§ To do:
[1] Please reproduce the part of the mental health news item between "Access to physical" and "lack of exercise.", inclusive, word for word.
[2] Translate this sentence from the mental health news item into French: "Access to physical health care and opportunities to be active must be increased for people with mental health problems, in order to tackle inequalities."

12th January 2021
The Cross Party Group on Mental Health is calling on the Scottish Government to join up physical and mental health support in its latest report, and stresses that action is needed to prevent earlier deaths of people with mental health problems.
Access to physical health care and opportunities to be active must be increased for people with mental health problems, in order to tackle inequalities. That’s the key finding from a new report by the Scottish Parliament’s Cross Party Group on Mental Health, as part of its inquiry into progress with the Scottish Government’s Mental Health Strategy.
The World Health Organisation says that people with severe and enduring mental health conditions live 10 to 20 years less than the general population, mainly due to preventable and manageable health problems such as cardiovascular disease, respiratory disease, hypertension, obesity, diabetes, suicide, smoking and a lack of exercise.
But today’s report says it can be difficult for people with mental health problems to get access to vital physical health check-ups and treatment; that there should be more choice of opportunities to be physically active; and that too often medical professionals assume physical symptoms are caused by the person’s mental health problem.

§ Data extracted from a collection:
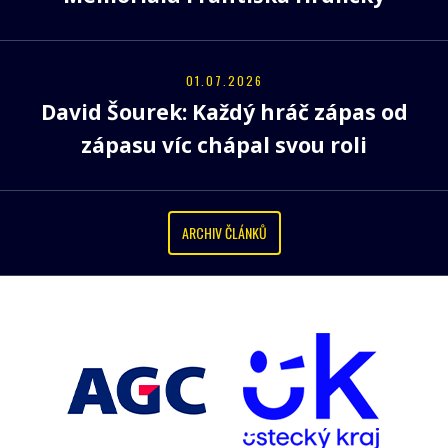
01.07.2026
David Šourek: Každý hráč zápas od
zápasu víc chápal svou roli
ARCHIV ČLÁNKŮ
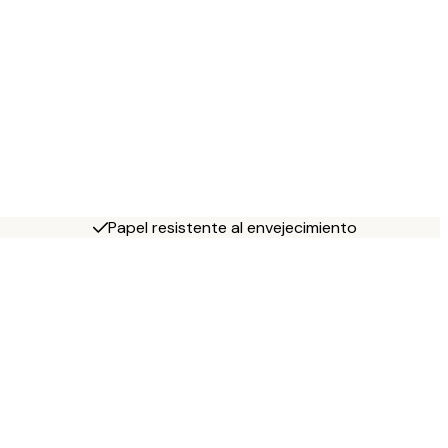
Papel resistente al envejecimiento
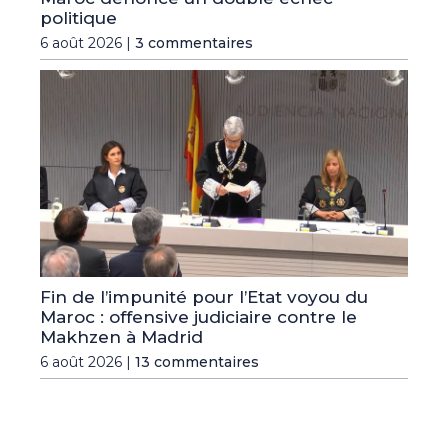
politique
6 août 2026 |
3 commentaires
Fin de l’impunité pour l’Etat voyou du
Maroc : offensive judiciaire contre le
Makhzen à Madrid
6 août 2026 |
13 commentaires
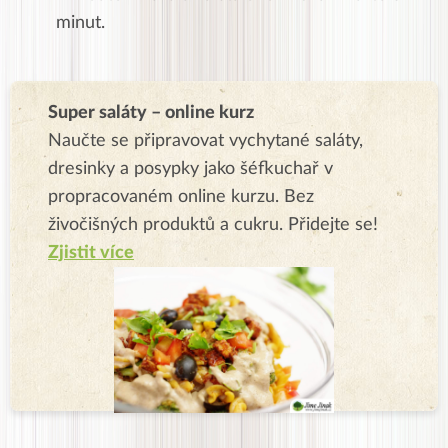
minut.
Super saláty – online kurz
Naučte se připravovat vychytané saláty,
dresinky a posypky jako šéfkuchař v
propracovaném online kurzu. Bez
živočišných produktů a cukru. Přidejte se!
Zjistit více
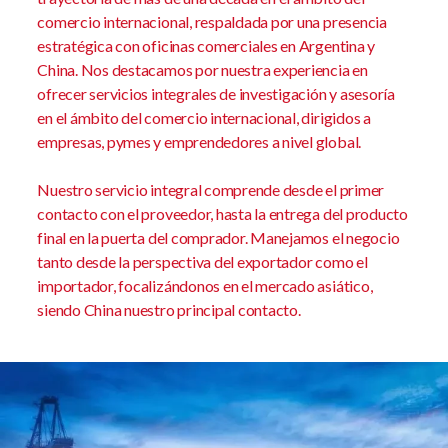
comercio internacional, respaldada por una presencia
estratégica con oficinas comerciales en Argentina y
China. Nos destacamos por nuestra experiencia en
ofrecer servicios integrales de investigación y asesoría
en el ámbito del comercio internacional, dirigidos a
empresas, pymes y emprendedores a nivel global.
Nuestro servicio integral comprende desde el primer
contacto con el proveedor, hasta la entrega del producto
final en la puerta del comprador. Manejamos el negocio
tanto desde la perspectiva del exportador como el
importador, focalizándonos en el mercado asiático,
siendo China nuestro principal contacto.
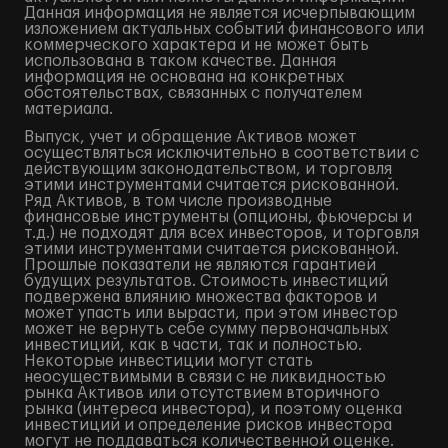
Данная информация не является исчерпывающим
изложением актуальных событий финансового или
коммерческого характера и не может быть
использована в таком качестве. Данная
информация не основана на конкретных
обстоятельствах, связанных с получателем
материала.
Выпуск, учет и обращение Активов может
осуществляться исключительно в соответствии с
действующим законодательством, и торговля
этими инструментами считается рискованной.
Ряд Активов, в том числе производные
финансовые инструменты (опционы, фьючерсы и
т.д.) не подходят для всех инвесторов, и торговля
этими инструментами считается рискованной.
Прошлые показатели не являются гарантией
будущих результатов. Стоимость инвестиций
подвержена влиянию множества факторов и
может упасть или вырасти, при этом инвестор
может не вернуть себе сумму первоначальных
инвестиций, как в части, так и полностью.
Некоторые инвестиции могут стать
неосуществимыми в связи с не ликвидностью
рынка Активов или отсутствием вторичного
рынка (интереса инвестора), и поэтому оценка
инвестиций и определение рисков инвестора
могут не поддаваться количественной оценке.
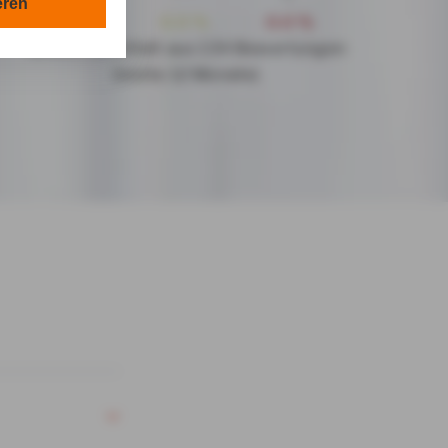
en in Ihrem
eren
100.0 %
0.0 %
0.0 %
tionen gemäß §
Schnitt ermittelt aus 134
Bewertungen
en Zwecken in
(letzte 12 Monate)
lle technisch
s-Cookies, ab.
die
von Ihnen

§ Outputs in order:
[1]
Access to physical health care and opportunities to be active must be increased for people with mental health problems, in order to tackle inequalities. That’s the key finding from a new report by the Scottish Parliament’s Cross Party Group on Mental Health, as part of its inquiry into progress with the Scottish Government’s Mental Health Strategy.
The World Health Organisation says that people with severe and enduring mental health conditions live 10 to 20 years less than the general population, mainly due to preventable and manageable health problems such as cardiovascular disease, respiratory disease, hypertension, obesity, diabetes, suicide, smoking and a lack of exercise.

[2] L'accès aux soins de santé physique et aux possibilités d'être actif doit être accru pour les personnes ayant des problèmes de santé mentale, afin de lutter contre les inégalités.